## TASK PROMPT
Starting at the beginning of the data and going on through the line containing "rečnaVrednost;", give each line as a row of a Markdown table with the columns Row and Line. Number the rows, skip blank lines, and leave the pictures out.

## EXERCISE INPUTS
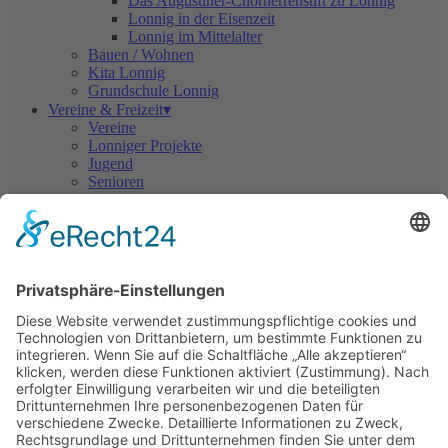
Das Augustiner-Chorherrenstift zu Lonnig
Lonnig in der Eisenzeit
Lonnig im Mittelalter
Bauen / Wohnen
Kita Lonnig
Grundschule Lonnig
Vereine & Freizeit▾
Vereine
Lonniger Projekte
Jugend
Senioren
Wandern
Bürgerservice▾
Notfallrufnummern
Bürgersprechstunde
Service Keberbachhalle
Bauen / Wohnen
Baugebiete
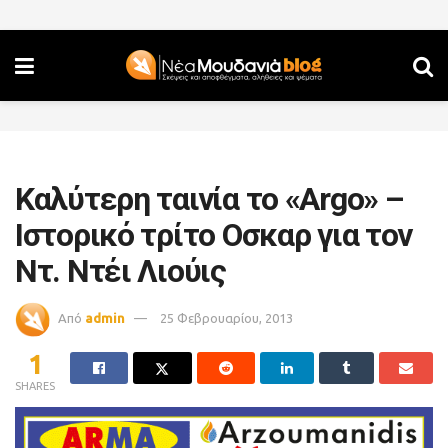
Καλύτερη ταινία το «Argo» –
Ιστορικό τρίτο Οσκαρ για τον
Ντ. Ντέι Λιούις
Από
admin
25 Φεβρουαρίου, 2013
1
SHARES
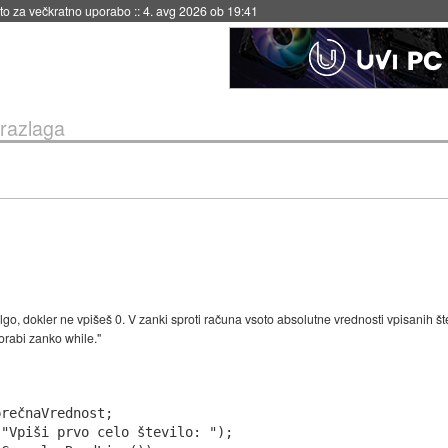
eto za večkratno uporabo
::
4. avg 2026 ob 19:41
 razlaga
olgo, dokler ne vpišeš 0. V zanki sproti računa vsoto absolutne vrednosti vpisanih š
orabi zanko while."
rečnaVrednost;

"Vpiši prvo celo število: ");
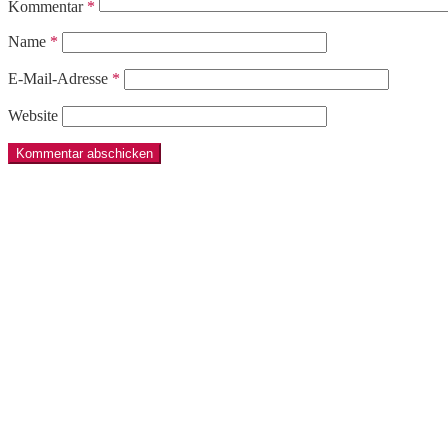
Kommentar
*
Name
*
E-Mail-Adresse
*
Website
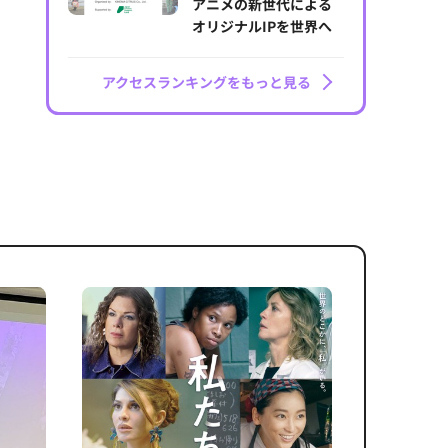
アニメの新世代による
オリジナルIPを世界へ
アクセスランキングをもっと見る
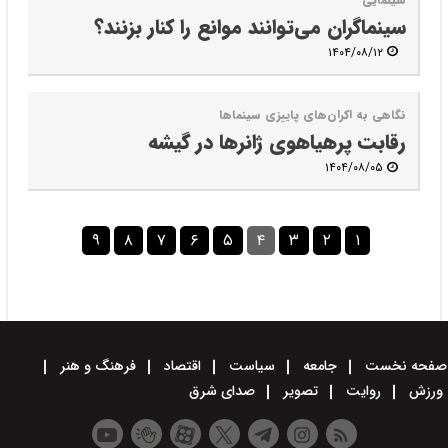
سینماگران می‌توانند موانع را کنار بزنند؟
۱۴۰۴/۰۸/۱۲
نگاهی به اکران‌های پاییزی سینماها
رقابت پرهیاهوی ژانرها در گیشه
۱۴۰۴/۰۸/۰۵
۹
۸
۷
۶
۵
۴
۳
۲
۱
صفحه نخست
جامعه
سیاست
اقتصاد
فرهنگ و هنر
ورزش
روایت
تصویر
صدای شرق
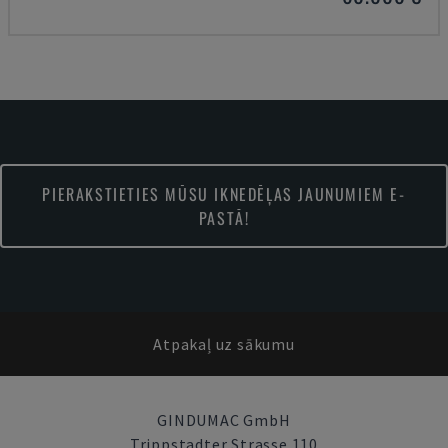
PIERAKSTIETIES MŪSU IKNEDĒĻAS JAUNUMIEM E-
PASTĀ!
Atpakaļ uz sākumu
GINDUMAC GmbH
Trippstadter Strasse 110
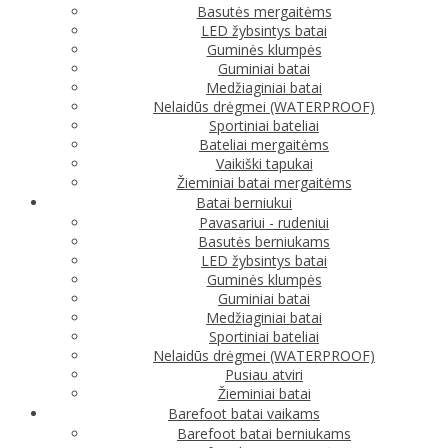
Basutės mergaitėms
LED žybsintys batai
Guminės klumpės
Guminiai batai
Medžiaginiai batai
Nelaidūs drėgmei (WATERPROOF)
Sportiniai bateliai
Bateliai mergaitėms
Vaikiški tapukai
Žieminiai batai mergaitėms
Batai berniukui
Pavasariui - rudeniui
Basutės berniukams
LED žybsintys batai
Guminės klumpės
Guminiai batai
Medžiaginiai batai
Sportiniai bateliai
Nelaidūs drėgmei (WATERPROOF)
Pusiau atviri
Žieminiai batai
Barefoot batai vaikams
Barefoot batai berniukams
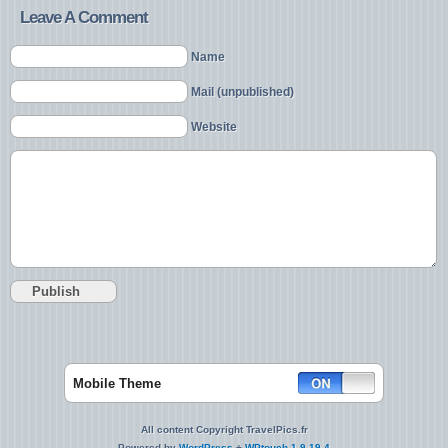
Leave A Comment
Name
Mail (unpublished)
Website
Mobile Theme
All content Copyright TravelPics.fr
Powered by
WordPress
+
WPtouch 1.9.19.4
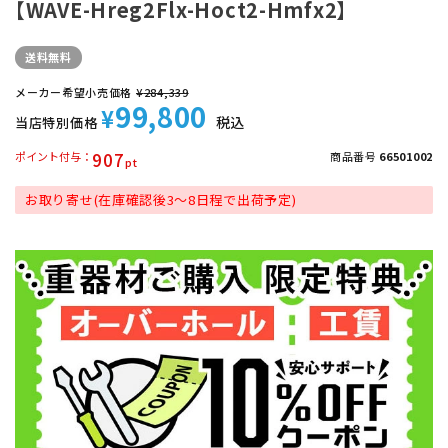
【WAVE-Hreg2Flx-Hoct2-Hmfx2】
送料無料
メーカー希望小売価格
¥
284,339
99,800
¥
税込
当店特別価格
907
ポイント付与
商品番号
66501002
お取り寄せ(在庫確認後3～8日程で出荷予定)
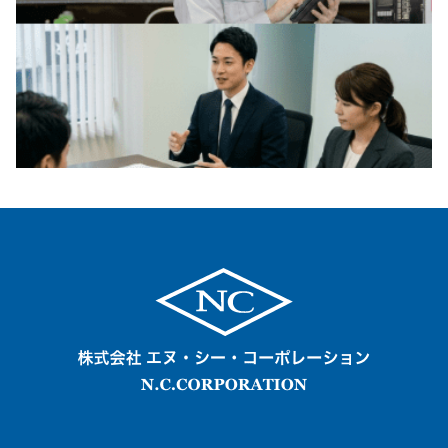
03-
3433-
8068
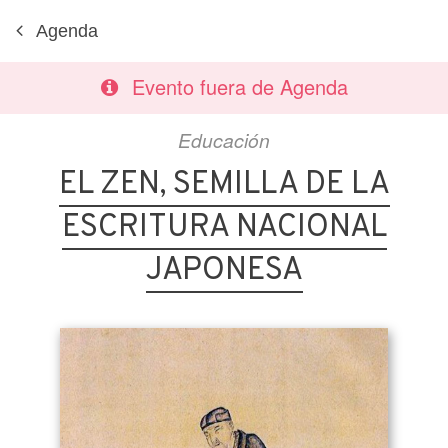
Agenda
Evento fuera de Agenda
Educación
EL ZEN, SEMILLA DE LA
ESCRITURA NACIONAL
JAPONESA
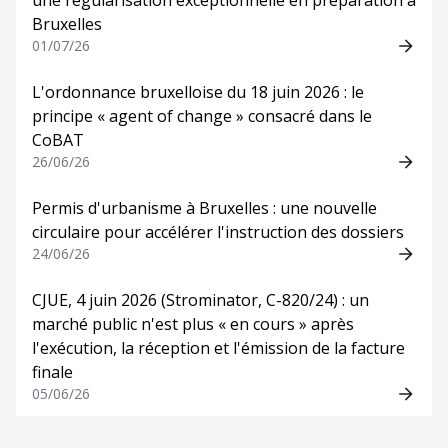
une régularisation exceptionnelle en préparation à
Bruxelles
01/07/26
L'ordonnance bruxelloise du 18 juin 2026 : le
principe « agent of change » consacré dans le
CoBAT
26/06/26
Permis d'urbanisme à Bruxelles : une nouvelle
circulaire pour accélérer l'instruction des dossiers
24/06/26
CJUE, 4 juin 2026 (Strominator, C-820/24) : un
marché public n'est plus « en cours » après
l'exécution, la réception et l'émission de la facture
finale
05/06/26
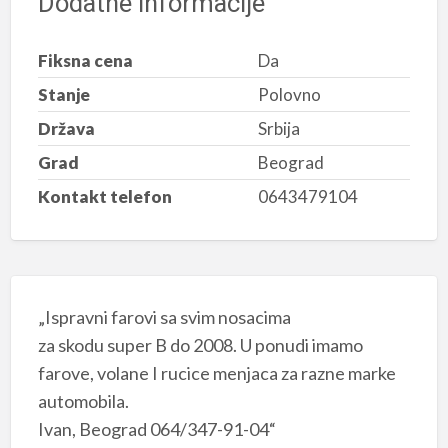
Dodatne informacije
Fiksna cena
Da
Stanje
Polovno
Država
Srbija
Grad
Beograd
Kontakt telefon
0643479104
„Ispravni farovi sa svim nosacima
za skodu super B do 2008. U ponudi imamo
farove, volane I rucice menjaca za razne marke
automobila.
Ivan, Beograd 064/347-91-04“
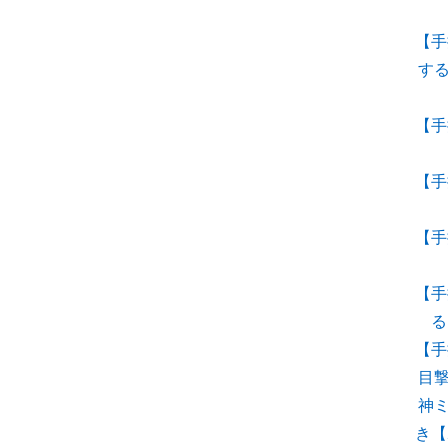
【手
す
【手
【手
【手
【手
る
【手
目
神
き【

## TASK RESPONSE
| Row | Line |
|---|---|
| 1 | Das Augustiner-Chorherrenstift zu Lonnig |
| 2 | Lonnig in der Eisenzeit |
| 3 | Lonnig im Mittelalter |
| 4 | Bauen / Wohnen |
| 5 | Kita Lonnig |
| 6 | Grundschule Lonnig |
| 7 | Vereine & Freizeit▾ |
| 8 | Vereine |
| 9 | Lonniger Projekte |
| 10 | Jugend |
| 11 | Senioren |
| 12 | Wandern |
| 13 | Bürgerservice▾ |
| 14 | Notfallrufnummern |
| 15 | Bürgersprechstunde |
| 16 | Service Keberbachhalle |
| 17 | Bauen / Wohnen |
| 18 | Baugebiete |
| 19 | Καλύτερη ταινία το «Argo» – |
| 20 | Ιστορικό τρίτο Οσκαρ για τον |
| 21 | Ντ. Ντέι Λιούις |
| 22 | Από |
| 23 | admin |
| 24 | 25 Φεβρουαρίου, 2013 |
| 25 | 1 |
| 26 | SHARES |
| 27 | eto za večkratno uporabo |
| 28 | :: |
| 29 | 4. avg 2026 ob 19:41 |
| 30 |  razlaga |
| 31 | olgo, dokler ne vpišeš 0. V zanki sproti računa vsoto absolutne vrednosti vpisanih š |
| 32 | orabi zanko while." |
| 33 | rečnaVrednost; |